Langkah strategis ini berfokus pada percepatan dan harmonisasi layanan keimigrasian bagi wisatawan mancanegara, tenaga ahli, hingga penyelenggara Meeting, Incentive, Convention, and Exhibition (MICE) internasional.
Asisten Deputi Hubungan Antarlembaga Internasional Kemenpar, Zulkifli Harahap, secara blak-blakan menyebut bahwa tantangan utama terletak pada inkonsistensi di lapangan. Ia menyoroti perbedaan interpretasi jenis visa, kendala administratif yang membebani investor, serta penerapan kebijakan Bebas Visa Kunjungan (BVK) yang belum seragam di pintu-pintu masuk negara.
“Kita ingin menarik lebih banyak investor, lebih banyak event MICE bertaraf internasional, dan lebih banyak tenaga ahli profesional. Namun, yang kami temu kenali di lapangan, masih ada perbedaan interpretasi atas jenis visa hingga perbedaan penerapan kebijakan di berbagai daerah,” ujar Zulkifli.
Menanggapi keluhan tersebut, Misnal Ariyanto, Kepala Subdirektorat Standardisasi Visa dan Dokumen Perjalanan Direktorat Jenderal Imigrasi, memaparkan transformasi digital yang telah dilakukan sebagai jawaban tegas.
Misnal memastikan bahwa proses pengajuan visa secara daring (online), yang telah disempurnakan sejak 2023, kini telah menghilangkan sistem pembatasan kuota harian. Lebih krusial lagi, Imigrasi memberikan garansi bahwa visa akan terbit hanya dalam waktu lima hari kerja setelah pembayaran.

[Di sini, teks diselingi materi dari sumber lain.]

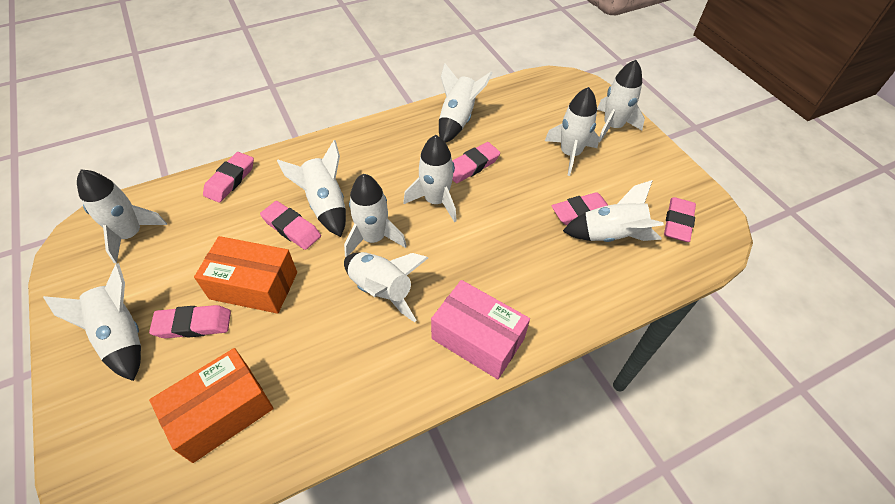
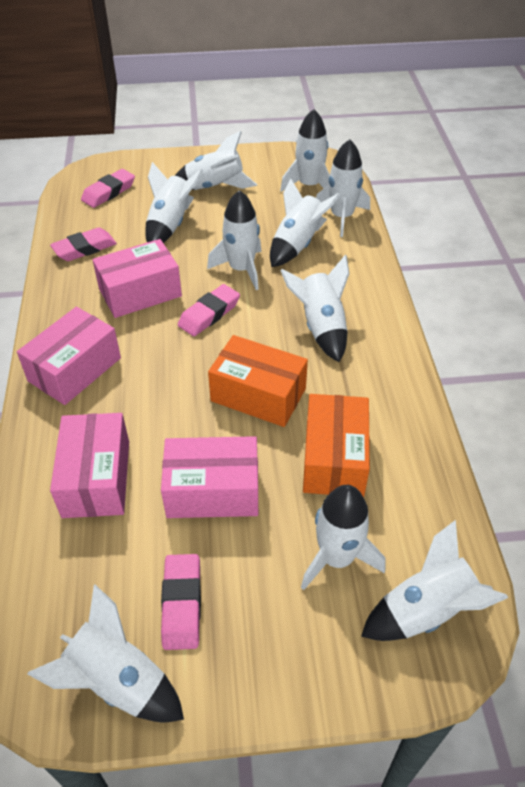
pink box: 1 -> 4
pink eraser: 6 -> 4

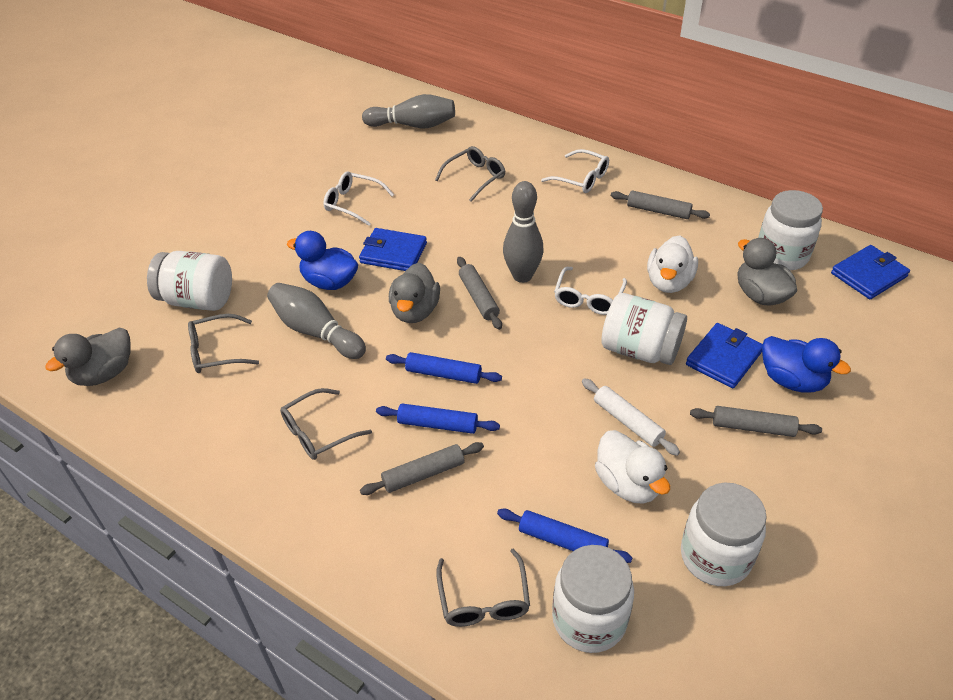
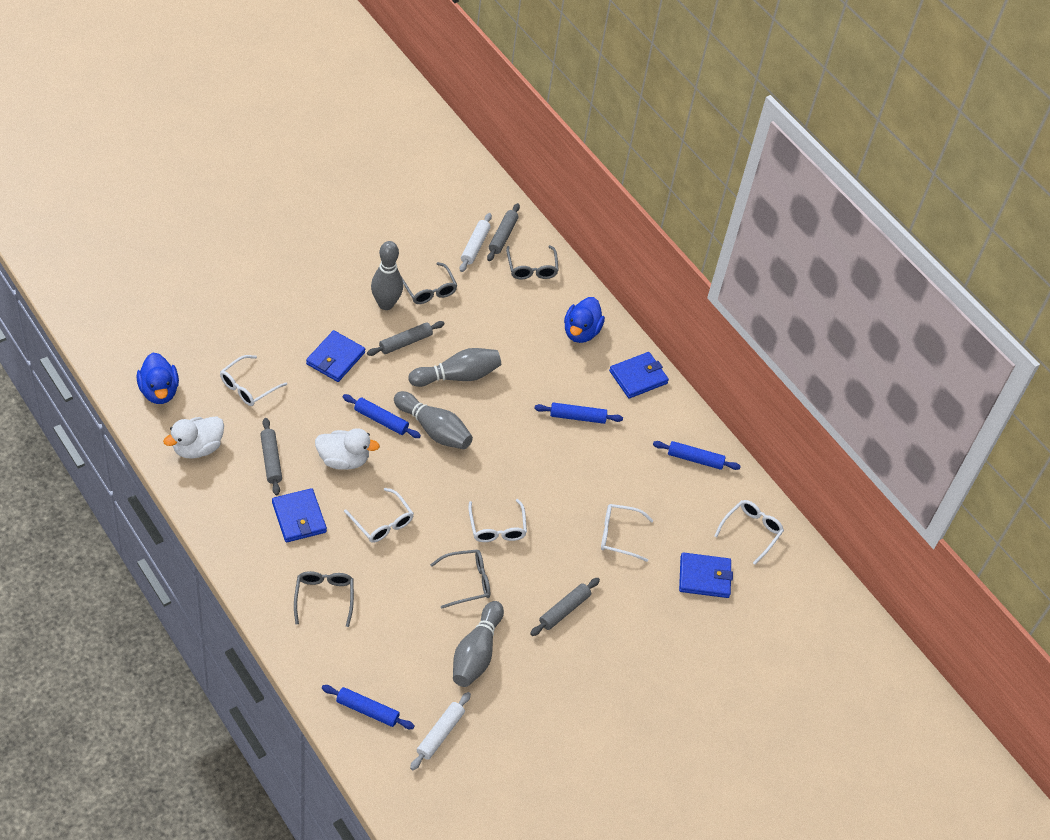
blue rolling pin: 3 -> 4
blue wallet: 3 -> 4
grey bowling pin: 3 -> 4
grey duck: 3 -> 0
white glasses: 3 -> 5
white jar: 5 -> 0
white rolling pin: 1 -> 2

“Permohonan visa online tidak lagi mengenal pembatasan kuota harian. Visa juga dipastikan terbit hanya lima hari setelah pembayaran,” tegas Misnal di hadapan para pemangku kepentingan, termasuk perwakilan Kementerian Luar Negeri dan asosiasi industri pariwisata seperti ASITA, INCCA, dan Panorama Destination.

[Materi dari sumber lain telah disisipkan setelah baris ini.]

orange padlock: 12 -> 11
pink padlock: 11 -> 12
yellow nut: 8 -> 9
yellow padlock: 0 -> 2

Transformasi ini juga mencakup penyederhanaan alur birokrasi dan perincian kategori visa sesuai jenis kegiatan, yang bertujuan memudahkan orang asing memilih jenis kunjungan yang tepat.
Sosialisasi ini, menurut Zulkifli, lebih dari sekadar pertemuan teknis, melainkan sebuah forum sinkronisasi untuk membangun satu kesatuan wajah pelayanan pemerintah Republik Indonesia di mata dunia.

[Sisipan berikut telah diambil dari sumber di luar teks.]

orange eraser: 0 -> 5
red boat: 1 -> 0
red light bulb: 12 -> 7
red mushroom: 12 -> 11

Melalui komitmen bersama ini, Kemenpar dan Imigrasi menegaskan langkah mereka untuk memperkuat citra Indonesia sebagai negara yang ramah, kompetitif, dan siap bersaing di tingkat global dengan pelayanan keimigrasian yang pasti dan cepat. Seluruh masukan dari pelaku industri akan ditindaklanjuti untuk menyempurnakan tata kelola imigrasi yang mendukung kemudahan berwisata dan berinvestasi.